*** Begin section ***
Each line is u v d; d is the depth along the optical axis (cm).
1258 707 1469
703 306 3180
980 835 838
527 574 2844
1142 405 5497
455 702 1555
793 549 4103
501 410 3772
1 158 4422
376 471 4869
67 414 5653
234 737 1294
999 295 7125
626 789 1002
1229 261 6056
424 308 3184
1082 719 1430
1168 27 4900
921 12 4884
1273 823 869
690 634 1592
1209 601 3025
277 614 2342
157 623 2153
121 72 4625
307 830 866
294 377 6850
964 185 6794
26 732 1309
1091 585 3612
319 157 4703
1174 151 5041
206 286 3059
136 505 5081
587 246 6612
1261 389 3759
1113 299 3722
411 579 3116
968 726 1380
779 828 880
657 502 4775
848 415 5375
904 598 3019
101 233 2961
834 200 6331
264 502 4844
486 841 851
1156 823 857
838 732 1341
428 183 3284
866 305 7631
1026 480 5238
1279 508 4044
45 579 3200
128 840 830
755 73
*** End section ***
Your task is to reproduce exactly the lines from the one with "921 12 4884" through the end of the listing. Both ends belong in the answer.

» Exercise result
921 12 4884
1273 823 869
690 634 1592
1209 601 3025
277 614 2342
157 623 2153
121 72 4625
307 830 866
294 377 6850
964 185 6794
26 732 1309
1091 585 3612
319 157 4703
1174 151 5041
206 286 3059
136 505 5081
587 246 6612
1261 389 3759
1113 299 3722
411 579 3116
968 726 1380
779 828 880
657 502 4775
848 415 5375
904 598 3019
101 233 2961
834 200 6331
264 502 4844
486 841 851
1156 823 857
838 732 1341
428 183 3284
866 305 7631
1026 480 5238
1279 508 4044
45 579 3200
128 840 830
755 73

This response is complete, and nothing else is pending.